The association, which represents an industry with 3,300 restaurants and projected gross sales of $2.9 billion, has long argued that costly regulations and unnecessary red tape with regard to curbside tables have been greatly hindered in their ability to make a decent profit margin.
“Under the current city code, restaurant owners face a lengthy, expensive, and unpredictable permitting process,” Zapf said in a release. “One regulation brought forward to the city’s Land Use & Housing Committee last year included costly regulations to sidewalk patios.”
The proposal that is heading to the Planning Commission and ultimately the Land Use & Housing Committee committee would create a new "sidewalk cafe" option, keeping a single row of tables within 4 feet, 6 inches of the building while allowing a clear path of travel on the sidewalk without a barrier in between.

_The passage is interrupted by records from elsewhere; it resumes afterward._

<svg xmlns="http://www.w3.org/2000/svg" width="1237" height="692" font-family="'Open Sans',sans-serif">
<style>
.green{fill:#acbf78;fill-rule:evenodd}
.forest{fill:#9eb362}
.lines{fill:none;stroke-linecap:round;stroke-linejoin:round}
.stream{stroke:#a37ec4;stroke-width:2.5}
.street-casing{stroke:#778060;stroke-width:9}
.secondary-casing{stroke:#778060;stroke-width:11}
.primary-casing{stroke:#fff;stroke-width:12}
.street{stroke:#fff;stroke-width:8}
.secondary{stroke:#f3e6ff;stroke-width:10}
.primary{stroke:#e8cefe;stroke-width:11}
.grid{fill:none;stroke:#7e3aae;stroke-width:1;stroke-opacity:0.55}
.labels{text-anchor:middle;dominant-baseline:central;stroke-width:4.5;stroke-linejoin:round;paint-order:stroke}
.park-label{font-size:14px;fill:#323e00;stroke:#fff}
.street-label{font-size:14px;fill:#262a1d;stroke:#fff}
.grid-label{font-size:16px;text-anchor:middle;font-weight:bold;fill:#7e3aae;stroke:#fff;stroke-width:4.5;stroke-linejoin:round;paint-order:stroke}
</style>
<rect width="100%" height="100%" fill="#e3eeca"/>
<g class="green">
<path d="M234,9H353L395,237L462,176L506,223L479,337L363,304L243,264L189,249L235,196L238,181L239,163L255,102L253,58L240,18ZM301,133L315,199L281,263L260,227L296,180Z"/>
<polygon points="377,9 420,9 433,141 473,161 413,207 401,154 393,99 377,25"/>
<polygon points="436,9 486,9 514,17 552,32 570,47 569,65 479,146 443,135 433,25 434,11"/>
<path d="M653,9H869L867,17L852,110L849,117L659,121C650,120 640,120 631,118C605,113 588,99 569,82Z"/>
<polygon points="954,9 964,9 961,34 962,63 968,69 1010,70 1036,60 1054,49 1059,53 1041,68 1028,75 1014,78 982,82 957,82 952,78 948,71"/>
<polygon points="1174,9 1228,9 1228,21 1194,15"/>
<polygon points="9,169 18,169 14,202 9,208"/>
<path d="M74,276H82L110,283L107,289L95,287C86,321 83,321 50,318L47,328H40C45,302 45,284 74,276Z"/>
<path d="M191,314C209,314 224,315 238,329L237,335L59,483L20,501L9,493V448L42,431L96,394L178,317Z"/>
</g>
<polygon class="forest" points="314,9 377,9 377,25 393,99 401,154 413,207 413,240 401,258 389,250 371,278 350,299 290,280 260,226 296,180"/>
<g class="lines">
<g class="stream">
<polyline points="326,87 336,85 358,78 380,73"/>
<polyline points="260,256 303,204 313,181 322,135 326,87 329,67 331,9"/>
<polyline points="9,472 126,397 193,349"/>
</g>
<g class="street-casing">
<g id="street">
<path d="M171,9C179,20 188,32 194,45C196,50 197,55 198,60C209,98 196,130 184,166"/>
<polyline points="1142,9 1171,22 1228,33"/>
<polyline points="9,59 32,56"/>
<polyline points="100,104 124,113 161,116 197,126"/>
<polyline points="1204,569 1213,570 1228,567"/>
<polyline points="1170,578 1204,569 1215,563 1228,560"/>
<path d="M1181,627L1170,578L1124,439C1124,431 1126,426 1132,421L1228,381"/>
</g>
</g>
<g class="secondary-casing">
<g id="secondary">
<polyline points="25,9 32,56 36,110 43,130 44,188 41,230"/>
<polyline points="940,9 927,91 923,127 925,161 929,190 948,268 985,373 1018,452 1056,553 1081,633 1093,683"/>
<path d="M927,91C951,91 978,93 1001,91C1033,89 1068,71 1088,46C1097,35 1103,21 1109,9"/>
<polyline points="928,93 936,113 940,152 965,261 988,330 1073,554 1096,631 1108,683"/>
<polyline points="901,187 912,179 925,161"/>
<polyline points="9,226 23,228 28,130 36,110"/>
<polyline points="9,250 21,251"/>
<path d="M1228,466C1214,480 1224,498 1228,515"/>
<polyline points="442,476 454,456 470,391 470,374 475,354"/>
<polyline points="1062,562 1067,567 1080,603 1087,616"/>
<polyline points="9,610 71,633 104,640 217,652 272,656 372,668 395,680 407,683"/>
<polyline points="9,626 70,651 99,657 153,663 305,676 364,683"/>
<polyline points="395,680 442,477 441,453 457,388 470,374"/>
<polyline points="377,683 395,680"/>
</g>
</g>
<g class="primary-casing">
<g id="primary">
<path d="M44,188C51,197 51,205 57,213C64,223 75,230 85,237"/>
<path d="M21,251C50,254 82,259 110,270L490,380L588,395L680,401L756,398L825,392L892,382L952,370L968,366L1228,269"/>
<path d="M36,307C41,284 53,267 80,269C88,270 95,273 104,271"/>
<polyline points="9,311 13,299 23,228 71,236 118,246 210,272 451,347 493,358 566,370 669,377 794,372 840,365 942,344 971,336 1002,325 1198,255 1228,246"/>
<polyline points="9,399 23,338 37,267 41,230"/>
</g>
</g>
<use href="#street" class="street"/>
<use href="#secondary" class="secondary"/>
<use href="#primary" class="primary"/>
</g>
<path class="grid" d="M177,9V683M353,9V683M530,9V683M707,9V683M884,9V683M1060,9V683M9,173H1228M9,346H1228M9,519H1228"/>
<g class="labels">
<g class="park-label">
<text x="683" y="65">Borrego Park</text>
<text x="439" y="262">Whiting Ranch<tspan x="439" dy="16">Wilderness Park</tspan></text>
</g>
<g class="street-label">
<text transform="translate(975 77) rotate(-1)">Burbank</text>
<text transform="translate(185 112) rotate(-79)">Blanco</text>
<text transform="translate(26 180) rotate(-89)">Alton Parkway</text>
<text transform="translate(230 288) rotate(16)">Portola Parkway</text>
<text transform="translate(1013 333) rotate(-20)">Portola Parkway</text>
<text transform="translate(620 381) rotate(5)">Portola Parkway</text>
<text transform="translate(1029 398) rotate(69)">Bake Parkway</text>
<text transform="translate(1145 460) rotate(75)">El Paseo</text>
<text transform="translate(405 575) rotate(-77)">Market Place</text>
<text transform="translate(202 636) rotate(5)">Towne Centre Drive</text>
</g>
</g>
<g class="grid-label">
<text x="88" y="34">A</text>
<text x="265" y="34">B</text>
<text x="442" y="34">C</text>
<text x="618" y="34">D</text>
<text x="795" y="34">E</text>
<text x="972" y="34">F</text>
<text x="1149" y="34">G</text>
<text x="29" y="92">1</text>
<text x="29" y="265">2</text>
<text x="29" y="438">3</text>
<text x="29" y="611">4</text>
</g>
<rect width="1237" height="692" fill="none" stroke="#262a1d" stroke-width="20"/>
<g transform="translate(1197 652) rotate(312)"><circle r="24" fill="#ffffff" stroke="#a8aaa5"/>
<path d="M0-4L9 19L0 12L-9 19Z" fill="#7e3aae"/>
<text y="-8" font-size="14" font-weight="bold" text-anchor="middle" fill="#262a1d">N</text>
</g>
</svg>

“For smaller restaurants which simply want to add a few tables outside, like the OB Noodle House, fees that are upwards of $10,000 before construction costs, are an impossible ask by the city,” said Zapf, who also is the Land Use & Housing Committee chair. “The proposal coming before my committee would significantly reduce the costs and time associated with adding a small sidewalk cafe, allowing neighborhood restaurants to add a few more tables to accommodate more business.”
Easing restrictions on sidewalk cafes is just one of the reforms the City Council has pursued recently to assist local restaurants. Last year, the council approved the elimination of entertainment permit fees for “bona-fide” restaurants that close before 11 p.m.
The Planning Committee will be looking at the proposed changes in February. The Land Use & Housing Committee will be making recommendations on sidewalk cafes at the March meeting.